Edit: turns out the nuked post didn't contain this. My bad.
I think the idea was every 10th citizen of a city could be a specialist.
he idea sounds awful to me, for these reasons
a) Micromanagement nightmare. The AI will handle this just fine. However, humans will have real problems. Usually you want to build up a city to level 5, that would be 1000 people, and 100 specialists. It would be hard to control it all, unless you gave it over to AI automation.
That said, the concept might be able to work if you took it out of the players hands, but then would be it necessary or fun?
Multiplicative effect. I could see this really inflating numbers.

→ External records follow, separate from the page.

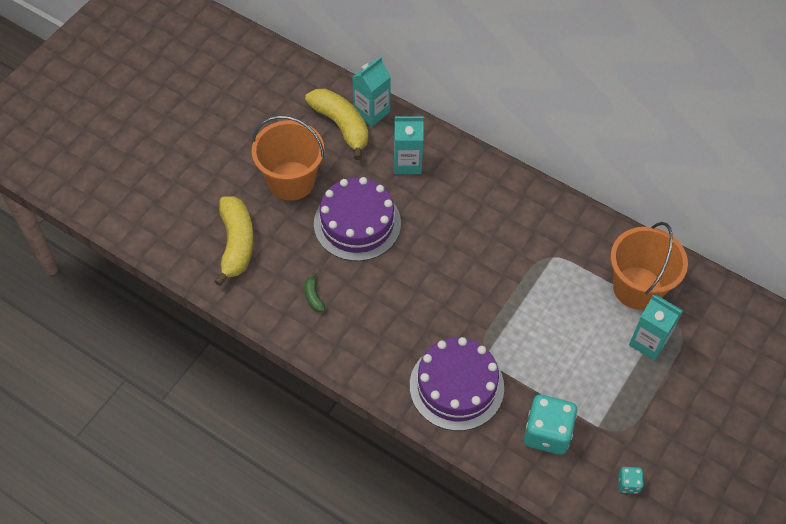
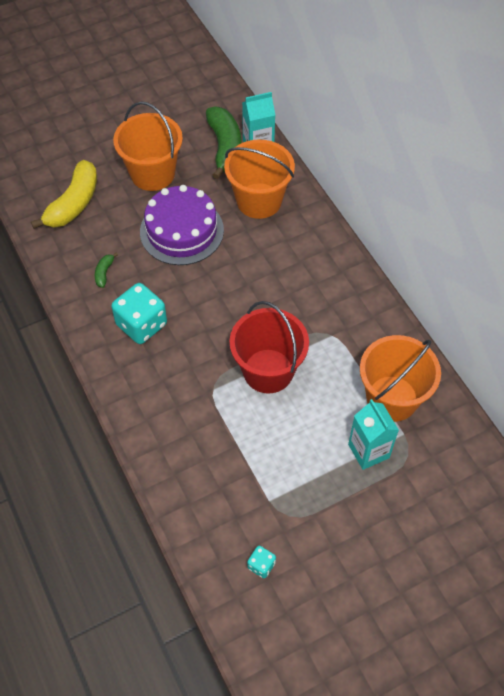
camera: 30 degrees right, 0 degrees up
(341, 126) = (225, 147): yellow banana -> green banana
(407, 163) = (259, 201): turquoise carton -> orange bucket
(456, 386) = (169, 403): purple cake -> none
(521, 315) = (268, 371): none -> red bucket
(547, 433) = (219, 482): turquoise dice -> turquoise dice (141, 324)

c) What happens when the population goes down?
I could be wrong, and I'm no professional at this, unlike Brad- but the idea just doesn't seem to be fun for players.
What I think could work and be a better idea
Basically don't re-invent the wheel, but use what you have now, and add in a Civ 4-style GPP system. Certain structures will produce "notable people points". Prestige would act as a multiplier to those points. A market might generate 1 notable merchant point. I think a city should have to be level 2 to generate notable people. Maybe make the bonus something like [city level-1] * [square root of presitge]
Adventure tech on the hero line should just spawn straight adventurers, and allow for the creation of adventurers guilds- which would generate adventure points. (or the pub could be converted for such a purpose)
Generate enough NPP and a hero would pop up, such as a farmer, merchant, sage, scholar, adventurer, or other types (bard). Those will appear in your area of influence, weighted by population. You then recruit them normally.
The Empire, with its focus on individualism, should be better at this then Kingdoms- at least in some areas, maybe have Kingdoms better at some- Empires at the other.